Matt 4:8-11 “Again the devil took Him up on an exceedingly high mountain, and showed Him all the kingdoms of the world and their glory.  And he said to Him, ‘all these things I will give You if You will fall down and worship me.’  Then Jesus said to him, ‘away with you Satan, for it is written, you shall worship the Lord your God and Him only you shall serve.’  Then the devil left Him and behold angels came and ministered to Him.”

1SG 34 “Satan claimed the kingdoms of earth as his, and he insinuated to Jesus that all His suffering might be saved.  He need not die to obtain the kingdoms of this world.  But He might have the entire possessions of earth and the glory of reigning over them, if He would worship him.  Jesus was steadfast.  He chose His life of suffering, His dreadful death, and in the way appointed by His Father to become a lawful Heir to the kingdoms of the earth, and have them given in His hands as an everlasting possession.”

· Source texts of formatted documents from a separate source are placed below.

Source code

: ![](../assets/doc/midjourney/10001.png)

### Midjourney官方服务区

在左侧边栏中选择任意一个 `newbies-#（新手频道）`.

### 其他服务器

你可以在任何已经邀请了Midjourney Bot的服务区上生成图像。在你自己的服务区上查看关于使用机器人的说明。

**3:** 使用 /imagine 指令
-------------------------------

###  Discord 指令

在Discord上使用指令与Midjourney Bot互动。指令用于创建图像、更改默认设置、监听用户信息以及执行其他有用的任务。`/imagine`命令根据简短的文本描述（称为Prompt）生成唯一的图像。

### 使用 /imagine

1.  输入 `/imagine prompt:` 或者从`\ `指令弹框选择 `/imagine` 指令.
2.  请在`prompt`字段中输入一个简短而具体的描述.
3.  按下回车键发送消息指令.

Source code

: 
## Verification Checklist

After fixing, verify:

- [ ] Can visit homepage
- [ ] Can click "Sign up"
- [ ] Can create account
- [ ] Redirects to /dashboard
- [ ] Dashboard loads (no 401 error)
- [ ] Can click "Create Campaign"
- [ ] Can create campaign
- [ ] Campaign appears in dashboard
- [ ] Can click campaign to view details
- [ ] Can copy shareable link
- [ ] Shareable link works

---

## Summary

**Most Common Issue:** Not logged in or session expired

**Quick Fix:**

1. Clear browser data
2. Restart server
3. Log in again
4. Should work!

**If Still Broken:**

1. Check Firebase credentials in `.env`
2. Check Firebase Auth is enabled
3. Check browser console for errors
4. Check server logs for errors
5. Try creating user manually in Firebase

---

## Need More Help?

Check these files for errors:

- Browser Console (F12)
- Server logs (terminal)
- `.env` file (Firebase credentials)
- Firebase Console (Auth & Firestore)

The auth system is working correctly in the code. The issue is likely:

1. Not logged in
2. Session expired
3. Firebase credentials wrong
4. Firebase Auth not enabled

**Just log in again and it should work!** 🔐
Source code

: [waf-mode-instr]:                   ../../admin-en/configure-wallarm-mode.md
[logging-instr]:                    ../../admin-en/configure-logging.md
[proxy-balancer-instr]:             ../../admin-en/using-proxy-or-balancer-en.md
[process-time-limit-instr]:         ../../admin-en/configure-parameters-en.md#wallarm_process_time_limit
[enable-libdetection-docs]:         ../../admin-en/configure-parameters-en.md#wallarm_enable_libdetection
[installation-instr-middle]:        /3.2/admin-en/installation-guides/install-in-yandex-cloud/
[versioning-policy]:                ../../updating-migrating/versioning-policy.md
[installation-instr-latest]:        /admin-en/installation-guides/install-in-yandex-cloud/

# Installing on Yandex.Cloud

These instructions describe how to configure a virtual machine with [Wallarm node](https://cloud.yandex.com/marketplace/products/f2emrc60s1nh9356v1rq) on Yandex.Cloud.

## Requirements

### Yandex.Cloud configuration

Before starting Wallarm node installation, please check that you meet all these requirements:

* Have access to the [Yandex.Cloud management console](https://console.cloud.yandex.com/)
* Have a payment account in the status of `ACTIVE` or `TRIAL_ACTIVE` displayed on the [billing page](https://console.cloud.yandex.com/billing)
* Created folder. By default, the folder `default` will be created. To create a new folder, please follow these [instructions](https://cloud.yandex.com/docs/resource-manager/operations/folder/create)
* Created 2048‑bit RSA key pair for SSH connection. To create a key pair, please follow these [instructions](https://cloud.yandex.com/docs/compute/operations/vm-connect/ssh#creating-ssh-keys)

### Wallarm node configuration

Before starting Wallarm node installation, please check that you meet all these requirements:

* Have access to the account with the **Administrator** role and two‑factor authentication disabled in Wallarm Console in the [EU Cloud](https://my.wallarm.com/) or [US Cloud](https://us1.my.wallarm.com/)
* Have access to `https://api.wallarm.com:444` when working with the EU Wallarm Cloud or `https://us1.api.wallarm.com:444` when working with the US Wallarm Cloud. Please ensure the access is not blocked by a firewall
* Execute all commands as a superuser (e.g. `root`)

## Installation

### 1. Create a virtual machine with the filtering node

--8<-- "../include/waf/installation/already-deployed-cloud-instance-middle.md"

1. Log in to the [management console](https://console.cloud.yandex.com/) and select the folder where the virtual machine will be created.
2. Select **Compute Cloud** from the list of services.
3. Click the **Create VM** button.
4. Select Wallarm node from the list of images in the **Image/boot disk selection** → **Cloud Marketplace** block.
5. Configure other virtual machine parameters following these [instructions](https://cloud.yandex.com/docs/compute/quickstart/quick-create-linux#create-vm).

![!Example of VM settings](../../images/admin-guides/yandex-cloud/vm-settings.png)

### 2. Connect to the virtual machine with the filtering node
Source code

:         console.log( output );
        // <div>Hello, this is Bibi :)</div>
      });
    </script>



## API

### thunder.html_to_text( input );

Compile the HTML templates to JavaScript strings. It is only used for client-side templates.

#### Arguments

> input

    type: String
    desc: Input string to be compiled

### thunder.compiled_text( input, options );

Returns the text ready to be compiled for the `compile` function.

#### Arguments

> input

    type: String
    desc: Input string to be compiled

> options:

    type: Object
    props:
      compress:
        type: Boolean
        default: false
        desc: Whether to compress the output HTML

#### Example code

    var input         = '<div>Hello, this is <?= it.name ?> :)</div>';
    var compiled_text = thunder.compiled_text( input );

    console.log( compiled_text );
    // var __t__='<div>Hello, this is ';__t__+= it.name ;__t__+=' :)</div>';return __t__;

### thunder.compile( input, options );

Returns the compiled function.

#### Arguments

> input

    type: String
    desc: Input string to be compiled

1SM 255 (ST June 9, 1898) “It was on this point that Satan thought to overthrow Christ.  He thought that, in His humanity, He could be easily overcome.  But Christ was unmoved.  He felt the strength of this temptation, but He met it in our behalf and conquered.  And He used only the weapons justifiable for human beings to use – the Word of Him who is mighty in counsel, – it is written.”  (Matt 4:4,10)

Lt. 1a, 1872 “The thrones and kingdoms of the world and the glory of them were presented to Christ.  Never will we have temptations as strong as those that assailed Him.  But Satan comes to us with worldly honor, wealth, and the pleasures of life.  These temptations are varied to meet men of every rank and degree, tempting them away from God to serve themselves more than their Creator.  ‘All these things will I give Thee,’ said Satan to Christ.  ‘All these things will I give Thee,’ says Satan to man.  All this money, this land, all this power and honor and riches would I give thee.  And man is charmed, deceived and treacherously allured on to his ruin.”

RH Mar 1, 1887 “The desire to accumulate wealth is an original affection of our nature, implanted there by our Heavenly Father for noble ends.  Every faculty might have been cultivated to the highest possible elevation by exercise for the heavenly, immortal life, and for the far more exceeding eternal weight of glory.”

DA 24 “And He exercised in His own behalf no power that is not freely offered to us.”

5BC 1108  (YI April 25, 1901) When Christ bowed His head and died, He bore the pillars of Satan’s kingdom with Him to the earth. He vanquished Satan in the same nature over which in Eden Satan obtained the victory. The enemy was overcome by Christ in His human nature. The power of the Saviour’s Godhead was hidden. He overcame in human nature, relying upon God for power. This is the privilege of all. In proportion to our faith will be our victory.

DA 119 “Christ was not to exercise divine power for His own benefit.  He had come to bear trial as we must do, leaving us an example of faith and submission.  Neither here nor at any subsequent time in His earthly life did He work a miracle in His own behalf.  His wonderful works were all for the good of others.”